Here are the records. Write out exactly the lines between the one holding "State-funded Child" and the one holding "areas. Agave LD brings local knowledge and", inclusive.

━━ RAW DATA

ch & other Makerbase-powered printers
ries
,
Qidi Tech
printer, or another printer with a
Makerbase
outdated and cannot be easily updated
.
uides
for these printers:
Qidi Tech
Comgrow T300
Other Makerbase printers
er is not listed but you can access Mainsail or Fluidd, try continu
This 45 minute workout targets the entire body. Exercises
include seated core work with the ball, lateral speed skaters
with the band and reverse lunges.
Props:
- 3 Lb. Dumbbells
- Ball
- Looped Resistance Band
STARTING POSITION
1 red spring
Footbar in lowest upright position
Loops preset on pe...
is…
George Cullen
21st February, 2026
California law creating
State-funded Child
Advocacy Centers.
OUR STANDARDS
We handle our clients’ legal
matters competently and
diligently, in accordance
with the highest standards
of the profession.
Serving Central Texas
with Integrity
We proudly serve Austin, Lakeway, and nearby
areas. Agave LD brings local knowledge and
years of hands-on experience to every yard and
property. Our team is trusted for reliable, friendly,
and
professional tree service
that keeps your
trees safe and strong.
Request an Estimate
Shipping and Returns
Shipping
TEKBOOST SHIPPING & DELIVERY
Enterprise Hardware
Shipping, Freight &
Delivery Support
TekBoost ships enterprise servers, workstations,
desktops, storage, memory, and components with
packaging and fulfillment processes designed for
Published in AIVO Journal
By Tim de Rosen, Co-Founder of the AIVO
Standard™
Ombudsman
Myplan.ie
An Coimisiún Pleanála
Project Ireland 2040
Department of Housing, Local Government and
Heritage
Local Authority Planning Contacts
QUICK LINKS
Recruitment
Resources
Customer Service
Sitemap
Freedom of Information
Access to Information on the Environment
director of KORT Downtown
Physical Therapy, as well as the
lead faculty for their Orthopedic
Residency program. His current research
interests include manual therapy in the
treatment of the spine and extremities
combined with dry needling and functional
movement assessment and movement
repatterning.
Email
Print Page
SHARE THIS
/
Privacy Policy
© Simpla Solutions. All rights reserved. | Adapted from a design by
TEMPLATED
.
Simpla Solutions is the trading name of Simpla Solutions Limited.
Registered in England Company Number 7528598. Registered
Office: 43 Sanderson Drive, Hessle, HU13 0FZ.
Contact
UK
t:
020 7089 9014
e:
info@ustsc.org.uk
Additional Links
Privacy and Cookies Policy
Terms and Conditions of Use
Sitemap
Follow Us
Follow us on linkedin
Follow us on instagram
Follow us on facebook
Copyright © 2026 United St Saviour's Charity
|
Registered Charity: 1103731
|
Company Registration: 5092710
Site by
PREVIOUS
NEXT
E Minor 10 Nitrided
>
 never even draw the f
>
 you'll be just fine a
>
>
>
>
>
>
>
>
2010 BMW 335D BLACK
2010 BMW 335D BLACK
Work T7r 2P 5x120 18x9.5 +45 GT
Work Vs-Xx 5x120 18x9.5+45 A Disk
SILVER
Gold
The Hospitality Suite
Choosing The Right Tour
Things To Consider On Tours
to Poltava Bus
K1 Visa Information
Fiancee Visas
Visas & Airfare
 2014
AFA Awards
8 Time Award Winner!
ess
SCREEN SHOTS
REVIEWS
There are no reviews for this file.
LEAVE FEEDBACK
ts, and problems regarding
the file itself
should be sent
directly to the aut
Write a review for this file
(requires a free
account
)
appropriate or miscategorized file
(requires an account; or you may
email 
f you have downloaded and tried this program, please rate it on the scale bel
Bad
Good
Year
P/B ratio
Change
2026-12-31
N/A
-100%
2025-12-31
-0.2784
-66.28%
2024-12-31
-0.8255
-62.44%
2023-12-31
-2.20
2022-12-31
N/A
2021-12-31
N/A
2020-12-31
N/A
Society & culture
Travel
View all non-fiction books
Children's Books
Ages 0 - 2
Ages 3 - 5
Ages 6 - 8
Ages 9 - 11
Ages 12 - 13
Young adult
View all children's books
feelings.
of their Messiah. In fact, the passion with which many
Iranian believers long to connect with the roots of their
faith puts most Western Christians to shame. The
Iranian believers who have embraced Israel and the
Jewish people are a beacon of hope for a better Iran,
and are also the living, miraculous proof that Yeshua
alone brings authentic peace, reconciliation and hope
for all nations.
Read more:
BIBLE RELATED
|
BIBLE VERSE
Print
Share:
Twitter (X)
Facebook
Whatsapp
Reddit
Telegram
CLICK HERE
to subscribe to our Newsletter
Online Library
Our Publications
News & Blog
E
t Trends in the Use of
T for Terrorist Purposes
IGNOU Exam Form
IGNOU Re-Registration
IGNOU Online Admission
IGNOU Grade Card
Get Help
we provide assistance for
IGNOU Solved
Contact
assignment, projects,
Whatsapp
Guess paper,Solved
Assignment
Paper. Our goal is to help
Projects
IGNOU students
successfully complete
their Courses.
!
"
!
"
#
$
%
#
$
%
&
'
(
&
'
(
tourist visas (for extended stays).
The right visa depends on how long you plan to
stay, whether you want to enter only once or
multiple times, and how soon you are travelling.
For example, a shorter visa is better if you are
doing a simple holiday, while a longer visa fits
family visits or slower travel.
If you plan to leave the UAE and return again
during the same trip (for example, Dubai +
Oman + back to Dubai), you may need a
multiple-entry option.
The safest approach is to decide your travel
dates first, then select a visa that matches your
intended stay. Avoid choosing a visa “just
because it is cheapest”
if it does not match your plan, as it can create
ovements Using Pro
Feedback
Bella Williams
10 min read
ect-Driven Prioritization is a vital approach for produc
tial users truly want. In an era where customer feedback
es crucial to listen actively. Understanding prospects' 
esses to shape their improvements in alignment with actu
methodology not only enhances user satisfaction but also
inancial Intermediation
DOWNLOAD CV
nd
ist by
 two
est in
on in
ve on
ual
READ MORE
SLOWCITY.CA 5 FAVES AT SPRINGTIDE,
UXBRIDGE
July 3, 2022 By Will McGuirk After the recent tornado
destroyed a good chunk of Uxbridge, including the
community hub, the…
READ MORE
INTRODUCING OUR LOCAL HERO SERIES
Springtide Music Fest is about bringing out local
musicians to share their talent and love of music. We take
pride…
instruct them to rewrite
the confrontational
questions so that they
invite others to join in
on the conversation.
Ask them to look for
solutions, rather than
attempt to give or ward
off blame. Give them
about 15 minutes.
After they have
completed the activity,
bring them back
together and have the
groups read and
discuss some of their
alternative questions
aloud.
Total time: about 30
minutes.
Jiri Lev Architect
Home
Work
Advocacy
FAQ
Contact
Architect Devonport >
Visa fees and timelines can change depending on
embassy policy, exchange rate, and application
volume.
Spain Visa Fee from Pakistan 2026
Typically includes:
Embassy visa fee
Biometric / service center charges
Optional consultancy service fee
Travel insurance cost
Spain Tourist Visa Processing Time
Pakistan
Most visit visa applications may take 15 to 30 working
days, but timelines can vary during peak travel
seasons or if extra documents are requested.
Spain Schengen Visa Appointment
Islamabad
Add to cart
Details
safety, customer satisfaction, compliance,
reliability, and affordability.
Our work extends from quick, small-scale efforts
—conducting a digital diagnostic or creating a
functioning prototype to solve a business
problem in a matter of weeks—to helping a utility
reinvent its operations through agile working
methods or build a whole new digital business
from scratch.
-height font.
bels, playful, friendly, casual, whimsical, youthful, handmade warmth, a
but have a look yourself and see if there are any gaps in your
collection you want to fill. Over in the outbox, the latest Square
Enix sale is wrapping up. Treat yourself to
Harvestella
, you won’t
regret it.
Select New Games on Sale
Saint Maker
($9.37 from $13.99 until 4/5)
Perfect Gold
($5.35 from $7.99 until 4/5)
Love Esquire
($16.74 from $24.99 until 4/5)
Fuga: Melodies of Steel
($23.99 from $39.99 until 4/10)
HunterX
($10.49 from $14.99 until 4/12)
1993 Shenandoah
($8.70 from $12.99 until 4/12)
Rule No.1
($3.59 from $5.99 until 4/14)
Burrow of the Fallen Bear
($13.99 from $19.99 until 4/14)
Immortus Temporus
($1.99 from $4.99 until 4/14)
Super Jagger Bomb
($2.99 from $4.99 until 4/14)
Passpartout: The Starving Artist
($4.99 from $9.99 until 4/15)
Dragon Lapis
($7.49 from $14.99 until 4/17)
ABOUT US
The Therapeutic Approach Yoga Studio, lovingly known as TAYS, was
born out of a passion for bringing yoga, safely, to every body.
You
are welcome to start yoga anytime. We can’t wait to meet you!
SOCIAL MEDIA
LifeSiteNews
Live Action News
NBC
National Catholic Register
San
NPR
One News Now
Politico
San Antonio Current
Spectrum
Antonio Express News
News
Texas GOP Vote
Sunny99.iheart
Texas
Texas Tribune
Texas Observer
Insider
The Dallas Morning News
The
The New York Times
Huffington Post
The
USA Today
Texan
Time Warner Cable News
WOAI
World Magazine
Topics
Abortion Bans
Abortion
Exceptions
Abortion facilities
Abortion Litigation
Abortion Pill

━━━━

### WORKED SOLUTION
State-funded Child
Advocacy Centers.
OUR STANDARDS
We handle our clients’ legal
matters competently and
diligently, in accordance
with the highest standards
of the profession.
Serving Central Texas
with Integrity
We proudly serve Austin, Lakeway, and nearby
areas. Agave LD brings local knowledge and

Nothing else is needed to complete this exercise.